Source data:
*** Begin section ***
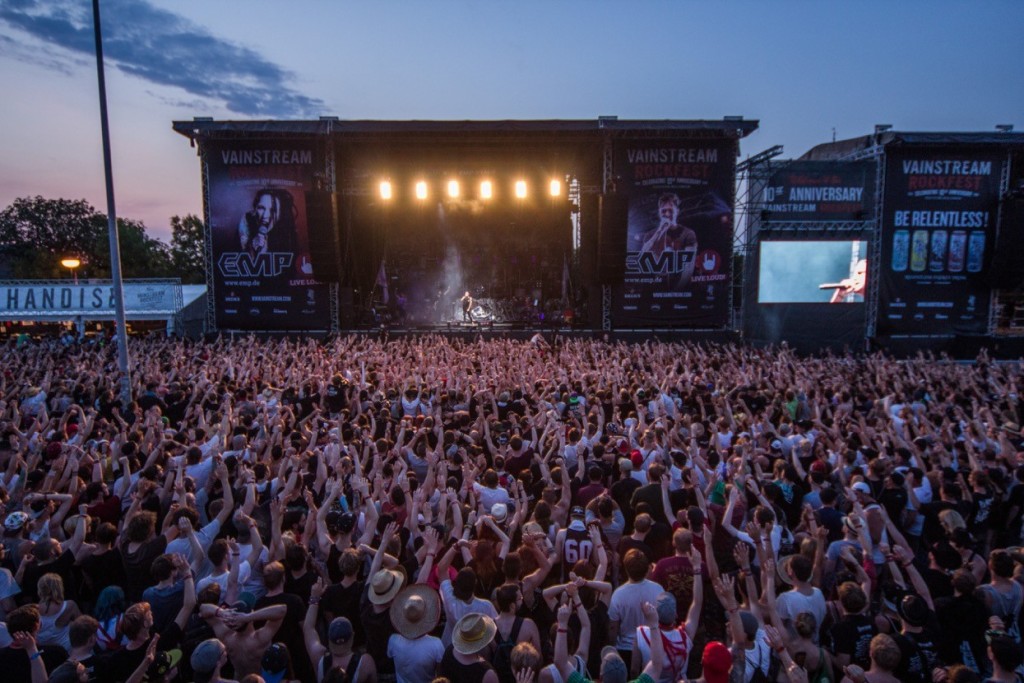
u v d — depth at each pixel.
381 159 28.00
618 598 4.91
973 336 27.02
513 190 28.50
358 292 30.20
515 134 26.08
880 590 5.83
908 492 7.25
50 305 29.86
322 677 4.10
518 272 36.62
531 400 12.23
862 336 27.53
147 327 36.53
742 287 27.66
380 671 4.70
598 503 6.43
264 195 26.42
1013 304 31.39
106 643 4.57
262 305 26.94
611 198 25.20
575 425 9.86
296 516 6.12
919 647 4.35
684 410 12.19
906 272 27.34
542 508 6.17
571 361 18.30
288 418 10.92
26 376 15.38
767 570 4.66
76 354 20.94
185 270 65.81
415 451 8.82
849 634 4.40
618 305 26.97
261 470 7.29
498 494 6.95
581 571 5.00
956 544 5.75
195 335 33.12
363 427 10.13
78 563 5.74
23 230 58.06
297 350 21.41
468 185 28.44
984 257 27.39
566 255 36.16
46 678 4.02
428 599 4.50
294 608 4.82
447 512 6.52
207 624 4.59
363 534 5.98
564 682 3.92
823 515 6.75
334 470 7.45
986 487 7.19
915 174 27.00
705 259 26.70
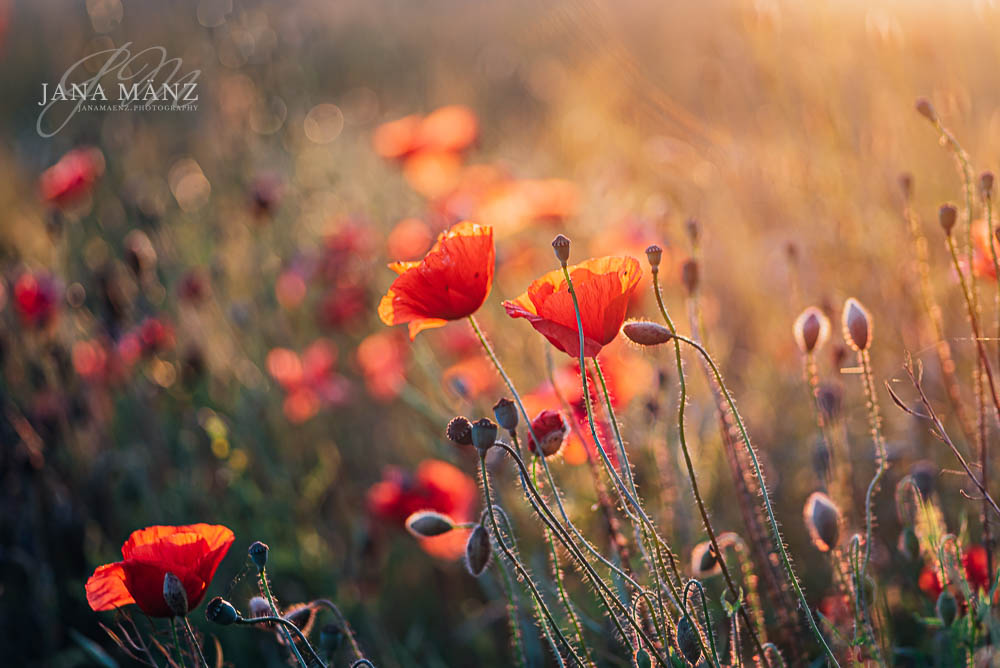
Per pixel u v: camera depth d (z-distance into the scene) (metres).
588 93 6.07
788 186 4.04
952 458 2.92
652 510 3.24
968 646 2.02
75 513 3.85
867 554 1.98
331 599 3.61
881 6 3.59
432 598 3.76
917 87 3.56
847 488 2.54
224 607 1.76
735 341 4.18
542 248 4.83
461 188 5.09
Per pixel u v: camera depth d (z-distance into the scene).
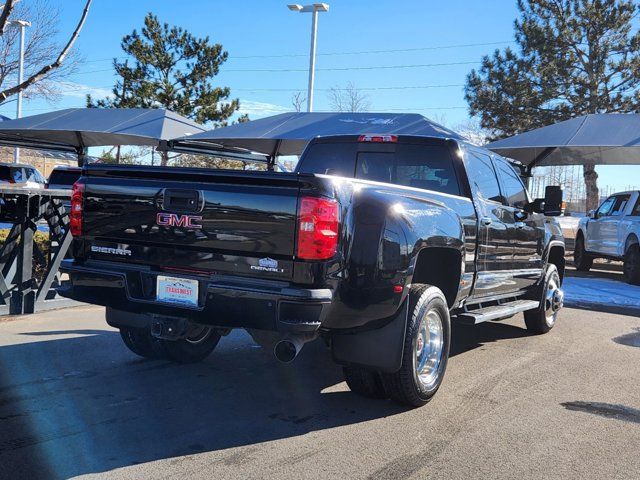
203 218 4.18
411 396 4.70
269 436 4.18
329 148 6.45
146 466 3.66
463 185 5.77
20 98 24.31
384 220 4.36
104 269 4.52
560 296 8.05
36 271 9.71
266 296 3.91
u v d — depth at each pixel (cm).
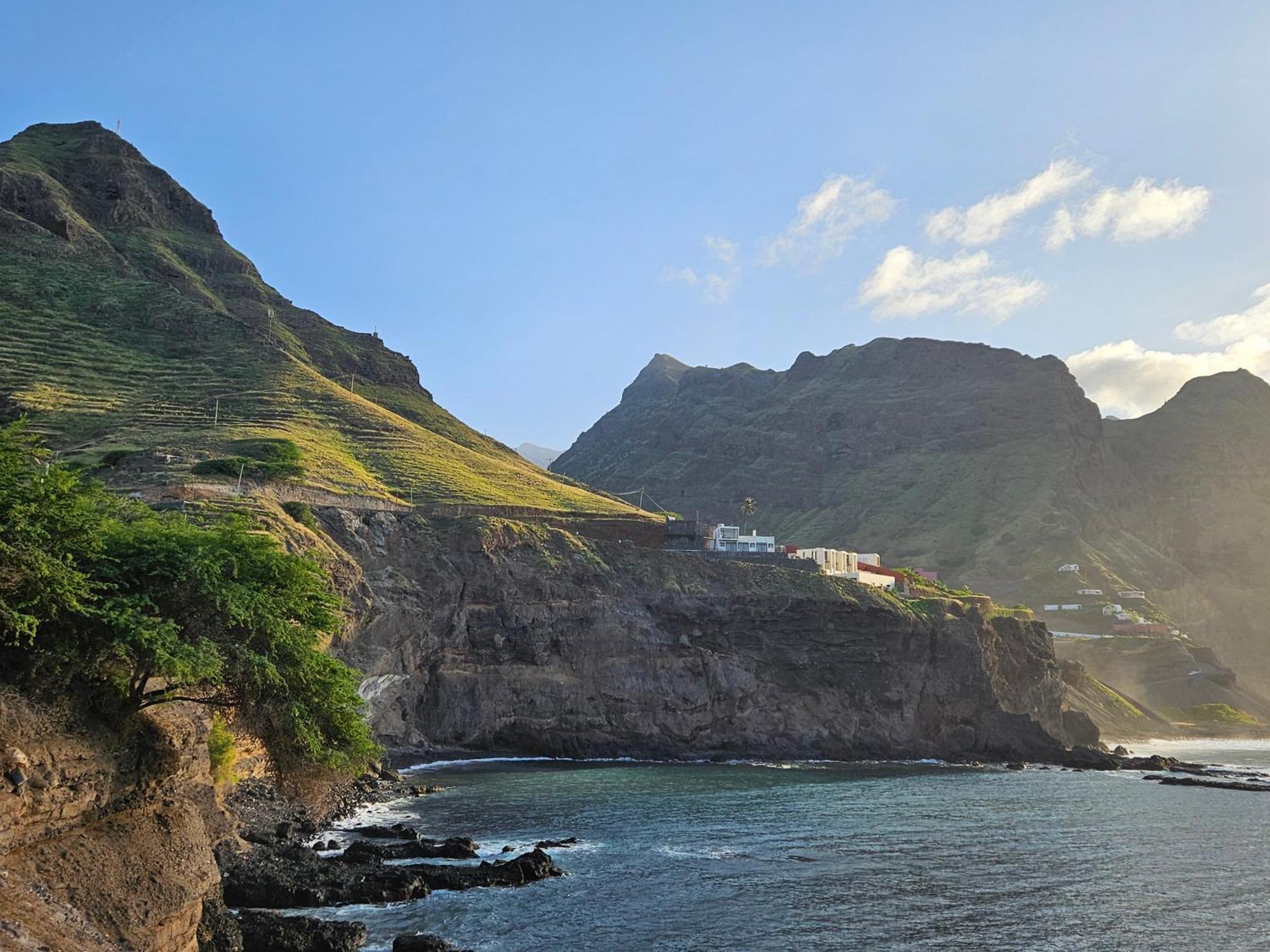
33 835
*** End section ***
What is needed — Set every record down again verbatim, without pictures.

Task output —
u v d — depth at each pixel.
381 159 28.00
618 598 4.91
973 336 27.02
513 190 28.50
358 292 30.20
515 134 26.08
880 590 5.83
908 492 7.25
50 305 29.86
322 677 4.10
518 272 36.62
531 400 12.23
862 336 27.53
147 327 36.53
742 287 27.66
380 671 4.70
598 503 6.43
264 195 26.42
1013 304 31.39
106 643 4.57
262 305 26.94
611 198 25.20
575 425 9.86
296 516 6.12
919 647 4.35
684 410 12.19
906 272 27.34
542 508 6.17
571 361 18.30
288 418 10.92
26 376 15.38
767 570 4.66
76 354 20.94
185 270 65.81
415 451 8.82
849 634 4.40
618 305 26.97
261 470 7.29
498 494 6.95
581 571 5.00
956 544 5.75
195 335 33.12
363 427 10.13
78 563 5.74
23 230 58.06
297 350 21.41
468 185 28.44
984 257 27.39
566 255 36.16
46 678 4.02
428 599 4.50
294 608 4.82
447 512 6.52
207 624 4.59
363 534 5.98
564 682 3.92
823 515 6.75
334 470 7.45
986 487 7.19
915 174 27.00
705 259 26.70
Per pixel u v: camera depth d (z-distance into the scene) (metres).
588 93 6.07
788 186 4.04
952 458 2.92
652 510 3.24
968 646 2.02
75 513 3.85
867 554 1.98
331 599 3.61
881 6 3.59
432 598 3.76
917 87 3.56
847 488 2.54
224 607 1.76
735 341 4.18
542 248 4.83
461 188 5.09
Per pixel u v: camera depth d (z-distance into the scene).
203 218 4.18
411 396 4.70
269 436 4.18
329 148 6.45
146 466 3.66
463 185 5.77
20 98 24.31
384 220 4.36
104 269 4.52
560 296 8.05
36 271 9.71
266 296 3.91
u v d — depth at each pixel (cm).
33 835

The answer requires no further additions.